Records provided: Begin

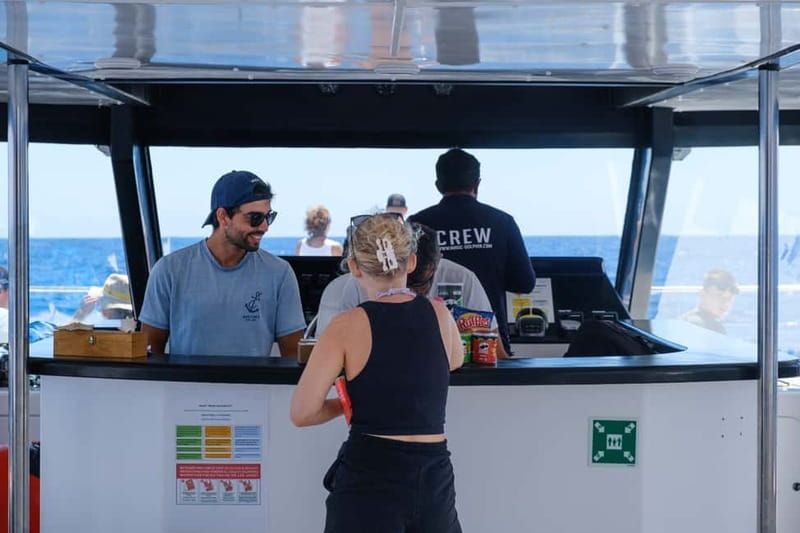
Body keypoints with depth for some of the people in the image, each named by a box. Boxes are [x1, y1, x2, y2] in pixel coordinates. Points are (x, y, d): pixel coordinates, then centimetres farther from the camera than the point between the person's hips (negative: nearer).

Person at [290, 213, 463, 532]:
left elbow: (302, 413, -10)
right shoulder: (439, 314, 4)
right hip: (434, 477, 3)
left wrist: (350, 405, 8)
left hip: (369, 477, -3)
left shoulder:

Records provided: End

What to do |
Copy every entry word for word, but omit the pictures.

Response to this exercise |
Body keypoints with depth for some of the people in the image, each named by a box. Boxes are [x1, y1, x2, y2] in pixel coordinates. Points are (x, y, d): pixel coordinates, then centimetres farther from the camera than the point between the person's hips (negative: nearer).

Person at [290, 213, 463, 532]:
left elbow: (302, 413, -10)
right shoulder: (439, 314, 4)
right hip: (434, 477, 3)
left wrist: (350, 405, 8)
left hip: (369, 477, -3)
left shoulder:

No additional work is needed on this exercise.